*** Opening of DOCUMENT SEGMENT ***

Mr. Robertson and Mr. Carter were actively involved in providing recommendations to the CNG Committee in its evaluation of the 2006 compensation programs for our executive officers. Mr. Carter provided Mr. Robertson with recommendations relating to the executive officers, other than himself, that are based in Huntington. Mr. Robertson considered those recommendations and provided the CNG Committee with recommendations for all of the executive officers, including the Houston-based officers other than himself. Mr. Robertson and Mr. Carter relied on their personal experience in setting compensation over a number of years in determining the appropriate amounts for each employee, and considered each of the factors described elsewhere in this compensation discussion and analysis. Mr. Robertson attended the CNG Committee meetings at which the committee deliberated and approved the compensation, but was excused from the meetings when the CNG Committee discussed his compensation. No other named executive officer assumed an active role in the evaluation or design of the 2006 executive officer compensation programs.
 
Components of Compensation
 
Base Salaries
 
With the exception of Mr. Robertson, who, as described above, does not receive a salary for his services as Chief Executive Officer, our named executive officers are paid an annual base salary by Quintana and Western Pocahontas and reimbursed by NRP to compensate those companies for services rendered to us by the executive officers during the fiscal year. The base salaries of our named executive officers are reviewed on an annual basis as well as at the time of a promotion or other material change in responsibilities. As discussed above, the base salaries are paid by Western Pocahontas Properties and Quintana, and reimbursed by us based on the time allocated by each executive officer to our business. The CNG Committee reviews and approves the full salaries paid to each executive officer by Western Pocahontas and Quintana, based on both the actual time allocations to NRP in the prior year and the anticipated time allocations in the coming year. Adjustments in base salary are based on an evaluation of individual performance, our partnership’s overall performance during the fiscal year and the individual’s contribution to our overall performance.
 
Annual Cash Incentive Awards
 
Each executive officer participated in two cash incentive programs in 2006. The first program is a discretionary cash bonus award approved in December by the CNG Committee based on the same criteria used to evaluate the annual base salaries. The bonuses paid in 2006 under this program are disclosed in the Summary Compensation Table under the Bonus column. In line with our philosophy of primarily using the long-term compensation to motivate and retain our executive officers, on average these bonuses only represented approximately 55% of the annual salaries paid to the named executive officers, with the actual percentage varying by officer. As with the base salaries, there are no formulas or specific performance targets related to these awards.


73


Table of Contents

 
Under the second cash incentive program, our general partner has set aside 7.5% of the cash it receives on an annual basis with respect to its incentive distribution rights under our partnership agreement for awards to our executive officers. The cash awards that our officers receive under this plan are reviewed, evaluated and approved by the CNG Committee. Because they are ultimately reimbursed by the general partner, the payments do not have any impact on our financial statements or cash available for distribution to our unitholders. Because the cost of these awards is not borne by NRP, we have disclosed the amounts of these awards under the All Other Compensation column in the Summary Compensation Table. We believe that these awards align the interests of our executive officers directly with our unitholders in consistently increasing our quarterly distributions.

*** Close of DOCUMENT SEGMENT ***
*** Opening of INFORMATION PROVIDED ***

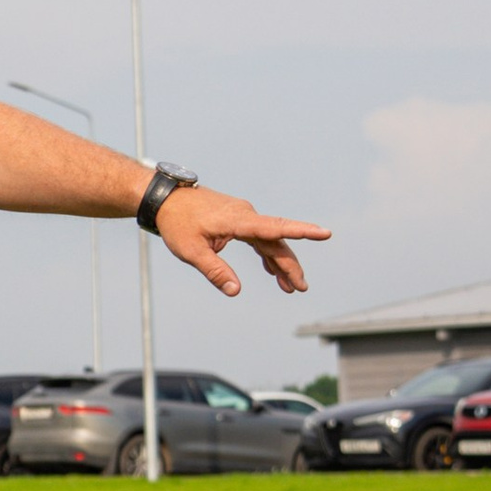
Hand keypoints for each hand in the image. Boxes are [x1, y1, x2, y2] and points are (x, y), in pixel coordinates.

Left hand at [155, 187, 329, 299]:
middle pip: (276, 242)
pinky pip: (259, 238)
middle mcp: (246, 215)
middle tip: (300, 288)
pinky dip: (267, 255)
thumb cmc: (176, 223)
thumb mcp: (191, 251)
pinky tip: (272, 271)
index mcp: (238, 220)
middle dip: (290, 265)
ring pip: (269, 241)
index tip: (324, 233)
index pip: (275, 228)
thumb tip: (235, 291)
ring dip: (280, 263)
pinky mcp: (237, 220)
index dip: (301, 232)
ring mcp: (243, 216)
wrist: (165, 199)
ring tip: (290, 287)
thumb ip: (214, 271)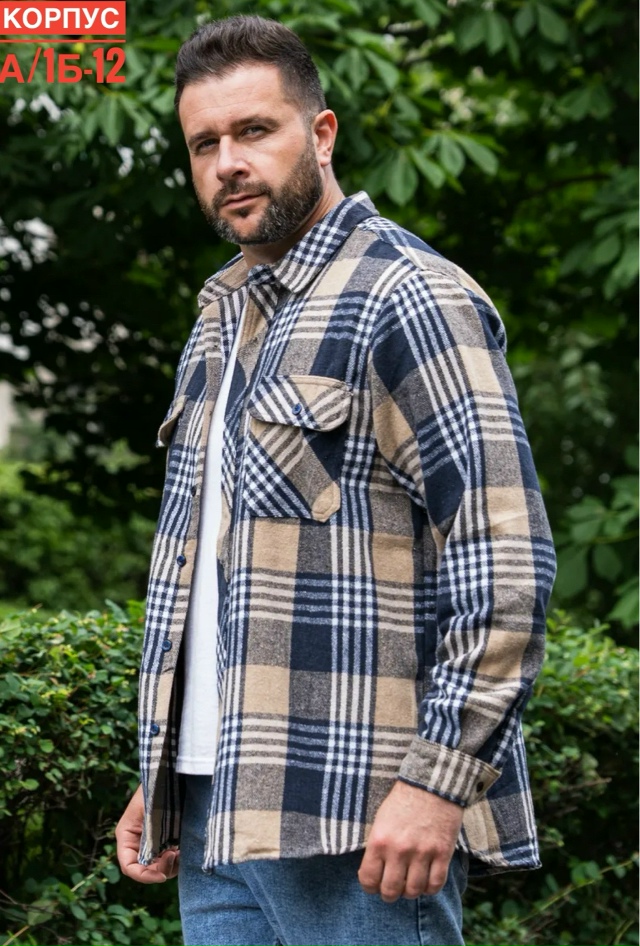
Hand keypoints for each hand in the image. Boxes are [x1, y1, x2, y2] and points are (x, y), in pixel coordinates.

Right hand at [115, 784, 179, 882]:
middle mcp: (139, 842)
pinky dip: (179, 858)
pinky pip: (172, 858)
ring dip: (171, 865)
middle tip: (175, 855)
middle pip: (146, 870)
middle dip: (160, 869)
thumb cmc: (158, 787)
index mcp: (127, 835)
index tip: (161, 876)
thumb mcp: (150, 811)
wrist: (174, 773)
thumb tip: (155, 860)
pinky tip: (185, 848)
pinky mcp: (169, 839)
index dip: (143, 876)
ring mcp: (154, 842)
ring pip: (160, 867)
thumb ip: (150, 836)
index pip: (129, 866)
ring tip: (181, 851)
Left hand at [358, 780, 462, 901]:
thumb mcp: (380, 820)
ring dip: (410, 892)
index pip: (368, 879)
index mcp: (379, 840)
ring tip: (410, 884)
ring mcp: (422, 853)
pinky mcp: (442, 853)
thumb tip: (374, 871)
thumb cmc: (403, 800)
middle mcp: (399, 850)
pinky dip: (430, 888)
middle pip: (390, 891)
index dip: (370, 887)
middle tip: (392, 888)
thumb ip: (377, 846)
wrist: (431, 783)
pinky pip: (435, 885)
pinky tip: (427, 880)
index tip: (374, 885)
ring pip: (413, 891)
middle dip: (389, 894)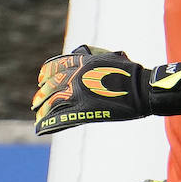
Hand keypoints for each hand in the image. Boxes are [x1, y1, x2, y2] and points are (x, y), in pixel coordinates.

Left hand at [32, 44, 180, 134]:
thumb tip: (82, 52)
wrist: (143, 89)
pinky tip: (41, 129)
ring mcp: (78, 94)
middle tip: (36, 103)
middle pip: (50, 87)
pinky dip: (48, 124)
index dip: (46, 75)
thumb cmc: (133, 72)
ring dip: (42, 111)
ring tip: (38, 117)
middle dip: (41, 96)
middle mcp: (75, 76)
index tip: (42, 82)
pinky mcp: (84, 111)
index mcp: (80, 62)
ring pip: (51, 104)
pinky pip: (60, 119)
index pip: (53, 67)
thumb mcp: (111, 56)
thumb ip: (93, 56)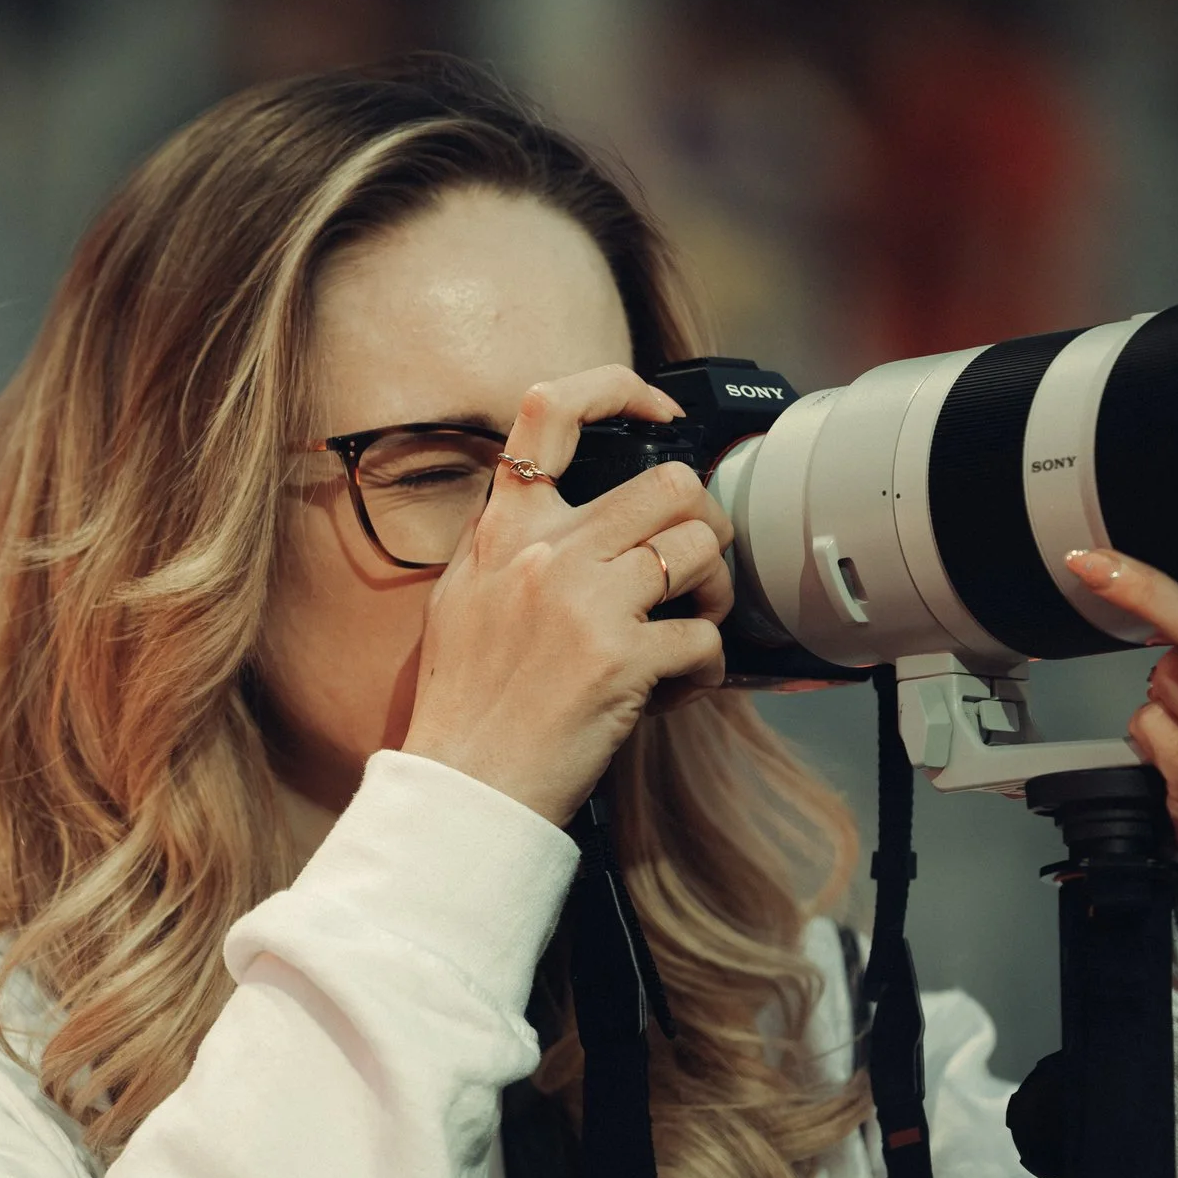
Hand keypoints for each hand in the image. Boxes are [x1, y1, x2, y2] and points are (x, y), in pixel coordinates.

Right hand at [401, 365, 735, 824]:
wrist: (463, 789)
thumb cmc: (465, 706)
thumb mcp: (462, 599)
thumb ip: (508, 544)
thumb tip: (564, 510)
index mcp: (503, 530)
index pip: (550, 410)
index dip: (618, 389)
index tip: (658, 411)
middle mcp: (544, 551)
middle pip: (669, 483)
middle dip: (699, 523)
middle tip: (691, 566)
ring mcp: (584, 601)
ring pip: (702, 546)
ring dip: (714, 591)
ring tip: (687, 629)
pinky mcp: (622, 659)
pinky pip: (706, 637)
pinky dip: (704, 669)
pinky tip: (673, 689)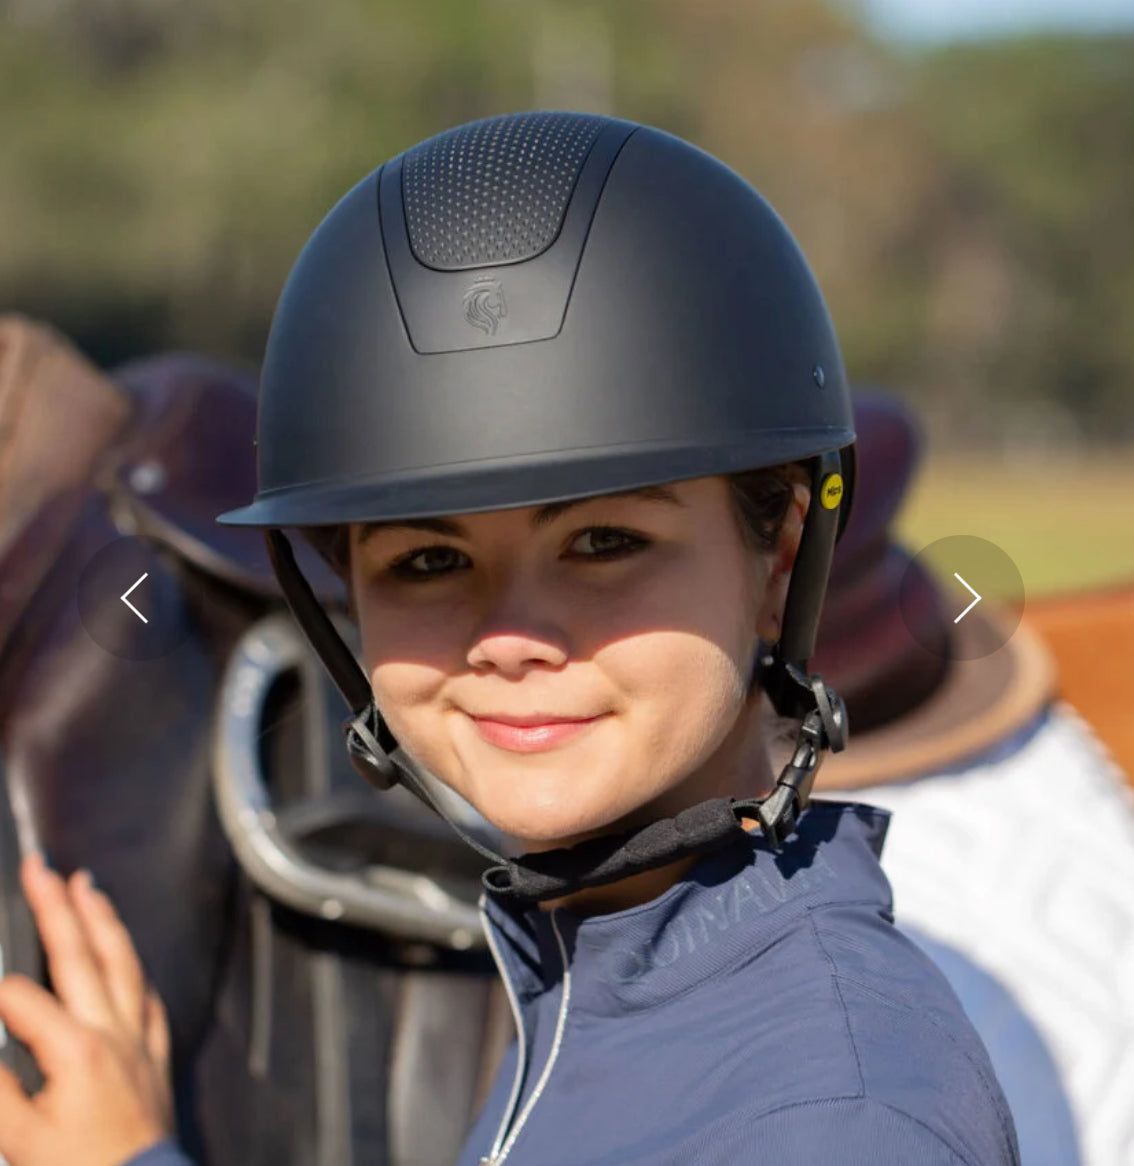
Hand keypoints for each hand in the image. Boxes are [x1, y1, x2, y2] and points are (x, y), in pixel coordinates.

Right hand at [0, 852, 174, 1165]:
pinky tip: (126, 954)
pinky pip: (147, 994)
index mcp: (76, 1048)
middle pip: (81, 955)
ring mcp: (138, 1036)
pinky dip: (133, 967)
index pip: (21, 1001)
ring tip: (86, 884)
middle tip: (42, 868)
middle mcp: (113, 1029)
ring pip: (123, 961)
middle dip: (57, 906)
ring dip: (103, 919)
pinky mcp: (154, 1051)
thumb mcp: (17, 1139)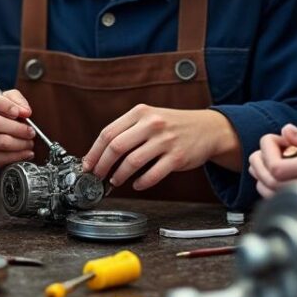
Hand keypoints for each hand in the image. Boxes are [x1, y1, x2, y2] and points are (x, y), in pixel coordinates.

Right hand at [0, 88, 36, 168]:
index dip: (5, 105)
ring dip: (20, 144)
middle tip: (31, 132)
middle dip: (18, 129)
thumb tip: (25, 112)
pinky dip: (17, 156)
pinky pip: (0, 158)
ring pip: (0, 142)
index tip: (21, 112)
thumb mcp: (7, 98)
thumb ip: (17, 99)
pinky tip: (25, 153)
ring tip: (29, 142)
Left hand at [81, 106, 237, 191]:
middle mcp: (152, 124)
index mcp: (140, 112)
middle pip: (116, 147)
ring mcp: (165, 140)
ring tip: (115, 180)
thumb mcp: (150, 118)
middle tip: (97, 176)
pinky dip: (141, 183)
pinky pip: (153, 175)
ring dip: (119, 175)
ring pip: (132, 162)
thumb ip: (128, 130)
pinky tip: (137, 184)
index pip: (108, 132)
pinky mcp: (178, 157)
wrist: (208, 128)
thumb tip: (101, 153)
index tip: (88, 165)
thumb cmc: (174, 125)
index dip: (94, 152)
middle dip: (102, 165)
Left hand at [251, 124, 296, 196]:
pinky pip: (281, 199)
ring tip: (264, 160)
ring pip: (271, 194)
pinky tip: (274, 174)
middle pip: (270, 182)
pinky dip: (269, 187)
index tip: (274, 140)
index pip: (277, 168)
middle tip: (262, 150)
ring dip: (261, 176)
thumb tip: (285, 131)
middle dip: (259, 163)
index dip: (267, 153)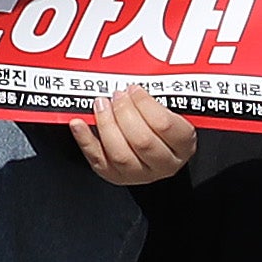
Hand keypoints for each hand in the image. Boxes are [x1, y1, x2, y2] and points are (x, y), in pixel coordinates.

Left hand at [72, 82, 198, 186]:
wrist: (153, 149)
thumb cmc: (159, 123)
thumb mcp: (169, 109)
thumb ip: (157, 99)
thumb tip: (133, 86)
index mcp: (183, 144)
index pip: (165, 125)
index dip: (145, 104)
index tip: (134, 89)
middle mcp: (164, 163)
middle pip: (142, 140)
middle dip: (124, 112)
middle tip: (116, 95)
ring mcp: (139, 173)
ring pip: (120, 154)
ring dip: (106, 124)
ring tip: (101, 104)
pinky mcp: (115, 175)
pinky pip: (98, 159)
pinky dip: (85, 139)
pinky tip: (78, 123)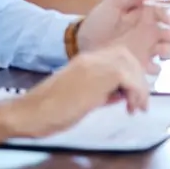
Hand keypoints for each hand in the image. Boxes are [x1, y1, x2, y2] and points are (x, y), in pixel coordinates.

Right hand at [0, 46, 150, 139]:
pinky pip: (128, 78)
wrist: (30, 112)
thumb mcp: (83, 97)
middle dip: (138, 79)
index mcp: (86, 60)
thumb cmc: (50, 110)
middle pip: (128, 57)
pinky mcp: (97, 75)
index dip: (131, 73)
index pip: (119, 56)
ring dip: (139, 88)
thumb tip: (123, 94)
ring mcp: (94, 64)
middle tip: (138, 102)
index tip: (133, 96)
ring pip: (131, 66)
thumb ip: (104, 92)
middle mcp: (92, 58)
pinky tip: (131, 107)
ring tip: (136, 107)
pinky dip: (136, 93)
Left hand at [76, 0, 169, 72]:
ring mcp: (148, 50)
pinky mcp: (141, 66)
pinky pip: (156, 68)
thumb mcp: (113, 5)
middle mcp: (152, 32)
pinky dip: (154, 67)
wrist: (79, 46)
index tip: (167, 18)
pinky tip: (146, 65)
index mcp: (148, 15)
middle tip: (164, 35)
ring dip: (168, 50)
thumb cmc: (97, 23)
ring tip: (157, 51)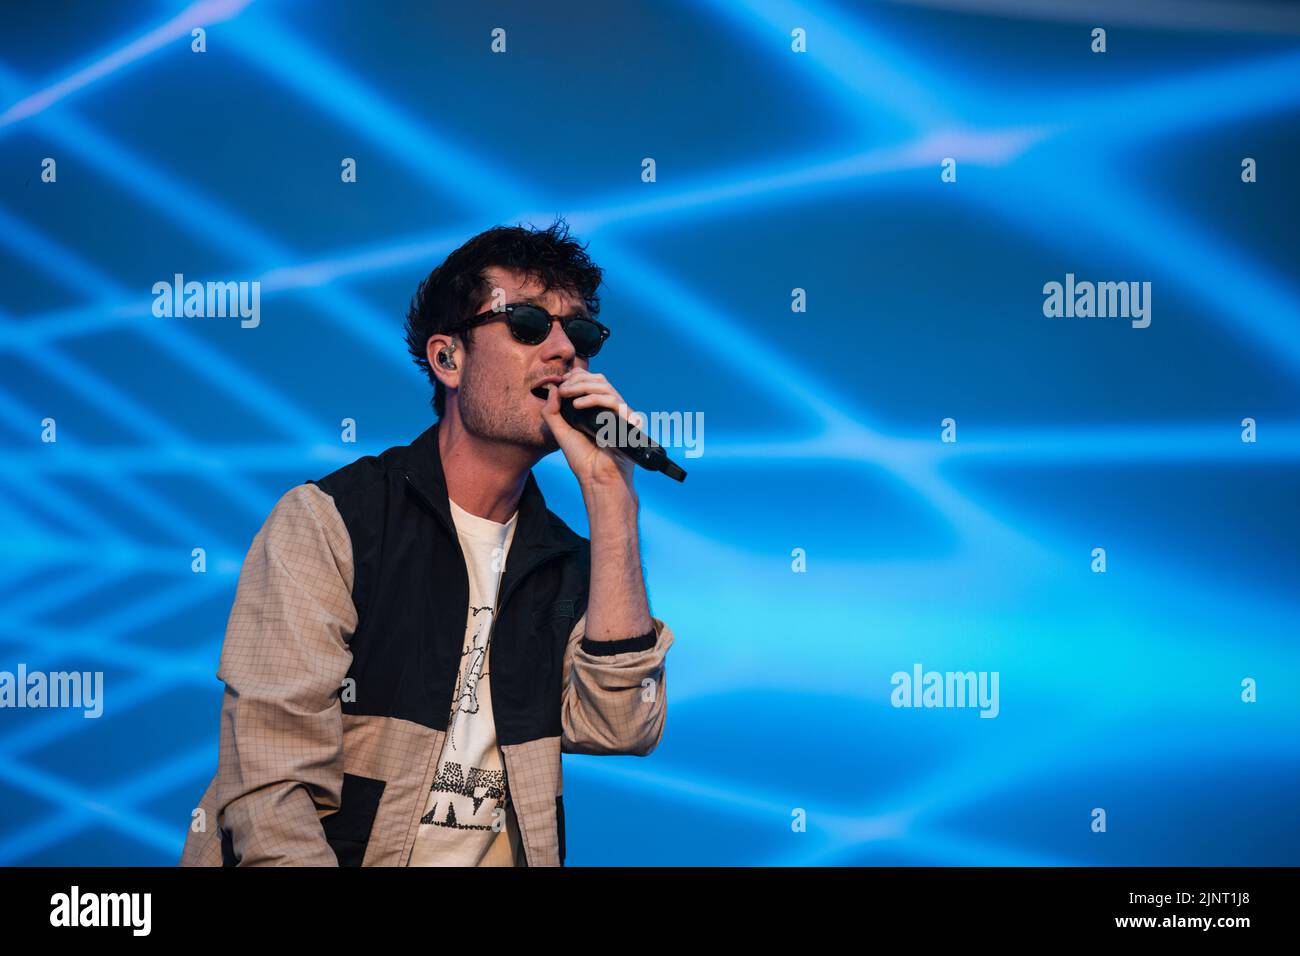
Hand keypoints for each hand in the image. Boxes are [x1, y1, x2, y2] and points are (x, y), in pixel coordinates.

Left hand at [540, 369, 646, 496]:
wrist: (597, 477)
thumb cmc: (582, 458)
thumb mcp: (560, 431)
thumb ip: (552, 411)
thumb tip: (553, 387)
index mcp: (597, 409)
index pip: (592, 381)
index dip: (577, 376)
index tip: (561, 382)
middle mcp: (610, 409)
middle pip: (599, 379)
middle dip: (578, 379)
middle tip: (563, 389)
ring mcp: (620, 413)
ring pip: (605, 387)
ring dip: (582, 386)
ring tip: (567, 394)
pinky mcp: (627, 420)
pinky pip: (612, 401)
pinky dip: (593, 399)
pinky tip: (577, 405)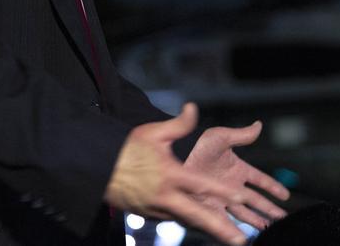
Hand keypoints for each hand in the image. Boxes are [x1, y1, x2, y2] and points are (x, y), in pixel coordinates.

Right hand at [104, 103, 253, 245]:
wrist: (98, 170)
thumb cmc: (126, 149)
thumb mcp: (153, 132)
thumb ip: (178, 124)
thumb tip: (193, 108)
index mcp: (170, 174)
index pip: (202, 184)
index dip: (222, 191)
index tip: (240, 197)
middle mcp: (166, 195)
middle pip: (198, 215)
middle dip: (221, 229)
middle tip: (240, 239)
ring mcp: (157, 208)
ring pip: (187, 221)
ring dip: (207, 230)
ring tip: (227, 237)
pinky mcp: (149, 215)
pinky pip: (173, 220)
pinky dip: (189, 224)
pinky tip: (202, 227)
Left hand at [184, 120, 290, 229]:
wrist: (177, 161)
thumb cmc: (197, 146)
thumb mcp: (221, 137)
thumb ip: (241, 135)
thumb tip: (258, 125)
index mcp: (237, 168)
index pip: (260, 179)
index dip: (273, 187)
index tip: (285, 195)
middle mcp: (231, 185)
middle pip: (256, 200)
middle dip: (270, 209)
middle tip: (282, 218)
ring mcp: (222, 198)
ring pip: (245, 213)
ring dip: (258, 221)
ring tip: (269, 229)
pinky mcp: (212, 209)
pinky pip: (227, 222)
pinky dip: (236, 230)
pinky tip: (244, 237)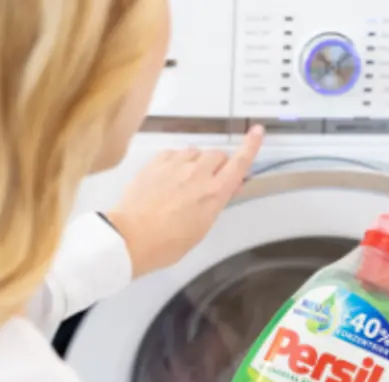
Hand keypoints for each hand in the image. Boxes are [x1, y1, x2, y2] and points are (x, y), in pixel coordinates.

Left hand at [105, 125, 264, 277]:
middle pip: (218, 155)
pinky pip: (174, 153)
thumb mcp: (201, 228)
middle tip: (210, 181)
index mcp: (215, 193)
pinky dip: (176, 162)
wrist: (131, 237)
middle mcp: (198, 173)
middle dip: (218, 166)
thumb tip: (224, 188)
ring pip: (195, 152)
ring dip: (196, 162)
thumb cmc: (167, 243)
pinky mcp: (156, 162)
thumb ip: (215, 203)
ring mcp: (176, 165)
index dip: (251, 146)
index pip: (239, 163)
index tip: (257, 132)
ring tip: (185, 182)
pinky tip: (169, 177)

*** Close of INFORMATION PROVIDED ***

* YOUR TASKS:
a – Decide whether each statement below agrees with the executive compensation text, answering yes or no and quoting the words from the text that settle it: (i) Mr. Robertson stayed in the CNG Committee meetings while his own compensation was discussed. (ii) The discretionary bonuses averaged roughly 55% of the named executive officers' annual salaries. (iii) The general partner sets aside 7.5% of the cash it receives each year under its incentive distribution rights for executive officer awards.
b – Resume the executive compensation text from the point where it stops.
The entries were taken from a separate source.

* ANSWERS FOR EACH ITEM:
a –
(i) No: "was excused from the meetings when the CNG Committee discussed his compensation."
(ii) Yes: "on average these bonuses only represented approximately 55% of the annual salaries paid to the named executive officers."
(iii) Yes: "our general partner has set aside 7.5% of the cash it receives on an annual basis with respect to its incentive distribution rights under our partnership agreement for awards to our executive officers."

b –
 
Long-Term Incentive Compensation
 
At the time of our initial public offering, we adopted the Natural Resource Partners Long-Term Incentive Plan for our directors and all the employees who perform services for the NRP, including the executive officers. We consider long-term equity-based incentive compensation to be the most important element of our compensation program for executive officers because we believe that these awards keep our officers focused on the growth of the company, particularly the growth of the quarterly distribution and its impact on our unit price, over an extended time horizon.
 
When we completed our initial public offering just over four years ago, we granted each executive officer long-term incentive compensation that vested over a four year period. A portion of the award has vested each year, but a substantial bulk of the compensation will be paid in 2007, the fourth year of the initial grant. Subsequent to the initial grant, our CNG Committee has approved annual awards of phantom units that vest four years from the date of grant. The amounts disclosed in the Phantom Unit Awards column in the Summary Compensation Table represent the expense incurred by NRP in 2006 with respect to awards granted in 2003-2006, although the forfeiture component that is deducted in the FAS 123R calculation has been added back in for purposes of the table. The size and value of the awards that the CNG Committee approved in 2006 reflect both the success of NRP in increasing our distribution by 15% in 2005 and the desire of the CNG Committee to motivate the executive officers to continue the growth over the long term.
 
Perquisites and Other Personal Benefits
 
Both Quintana and Western Pocahontas maintain employee benefit plans that provide our executive officers and other employees with the opportunity to enroll in health, dental and life insurance plans. Each of these benefit plans require the employee to pay a portion of the premium, with the company paying the remainder. These benefits are offered on the same basis to all employees of Quintana and Western Pocahontas, and the company costs are reimbursed by us to the extent the employee allocates time to our business.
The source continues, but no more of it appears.